H.R. 5819 has been sent to the Senate, where it I hope it will be given a much cooler reception. But in view of the massive donations   that the National Venture Capital Association and related lobbies have traditionally made to members of Congress, and the rush to beat SBIR's expiration in September, the bill might pass with the VC-friendly provisions intact.

I urge you to contact your senators and warn them about the hidden booby traps in H.R. 5819. Please ask them to insist on ample testimony and debate, to read the analyses cited above, and to insist that the harmful provisions be deleted.. You can find a sample protest letter at the NSBA website.
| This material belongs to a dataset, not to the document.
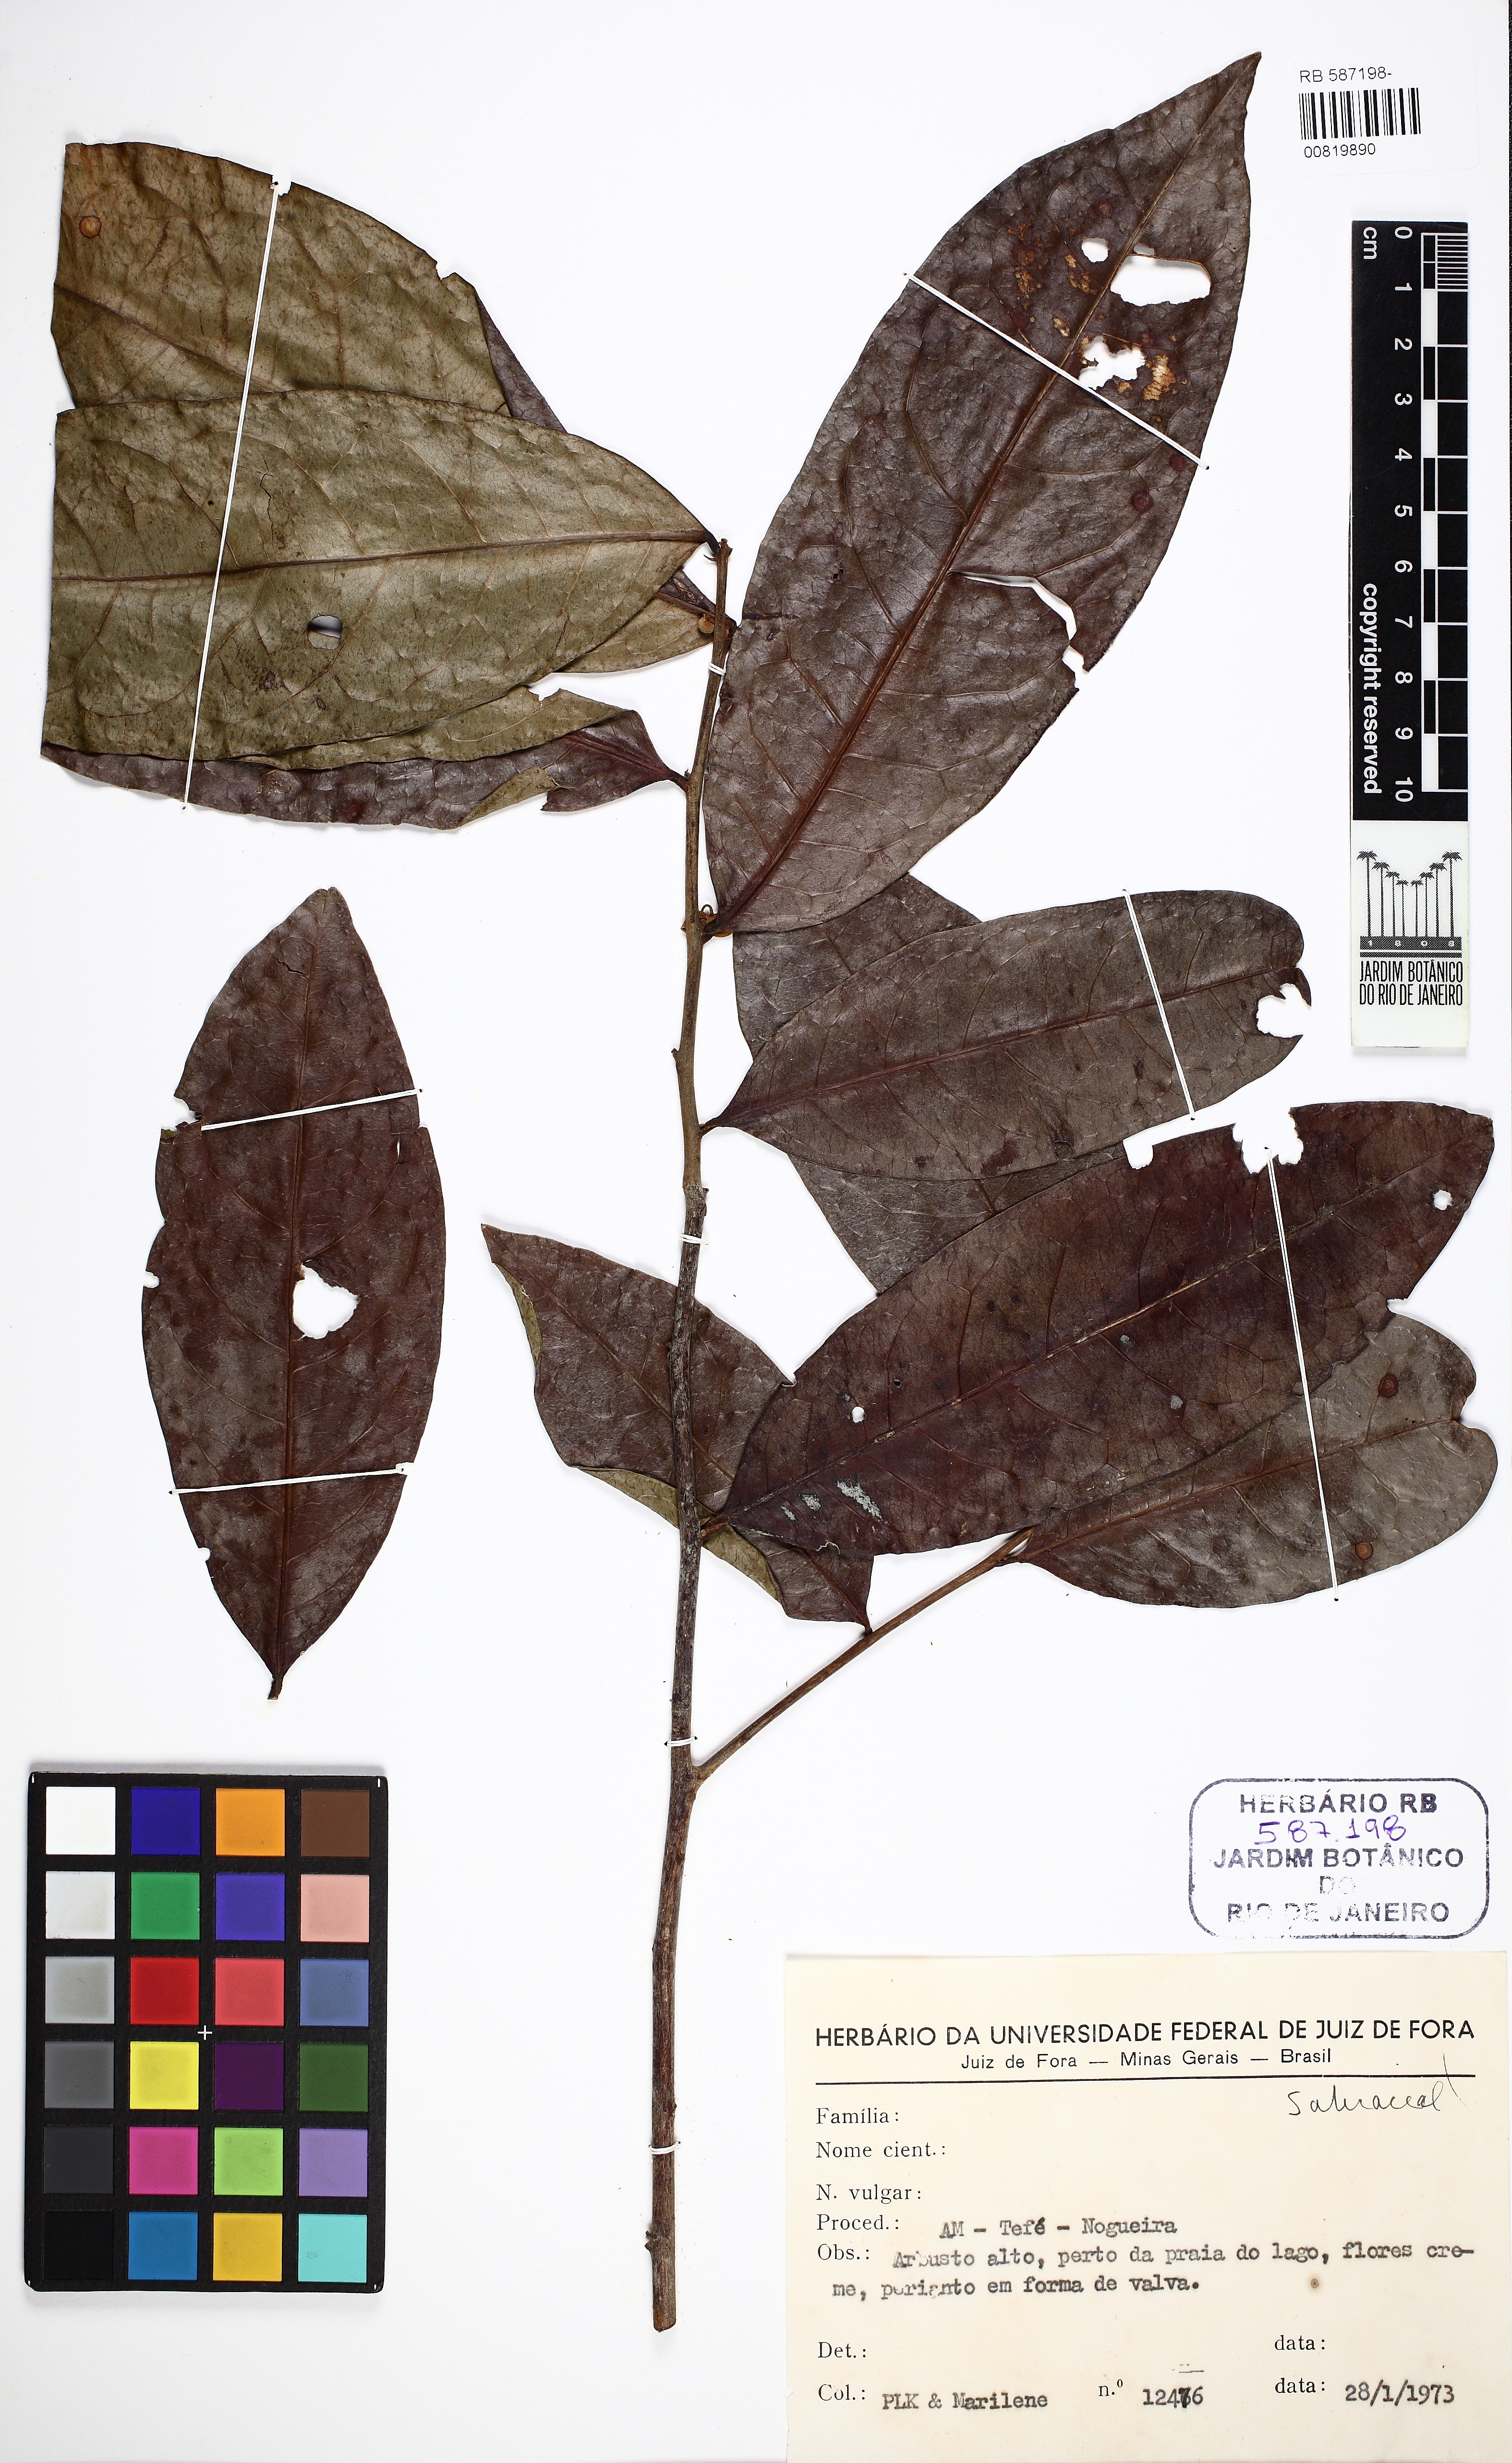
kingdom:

If you think my plea sounds urgent, you're right. Although I haven't been involved in the SBIR program for years, I owe whatever prosperity I now enjoy to the SBIR grants that enabled me to start my company. Now suppose you had been similarly helped by a wealthy benefactor when you were young and you now saw him being mugged by thugs in the street.  Wouldn't you rush to his aid? Well, that's what I'm doing now.

NOTES:

[1] The only geniuses in garages who survived the drying up of funding were the software geeks, who needed only a computer to develop their ideas. Therefore, they have continued to flourish without federal aid.

[2] The high level of innovation demonstrated by SBIR applicants would seem to justify loosening up the rules to allow a small fraction of basic research proposals, exempt from the need to demonstrate commercializability.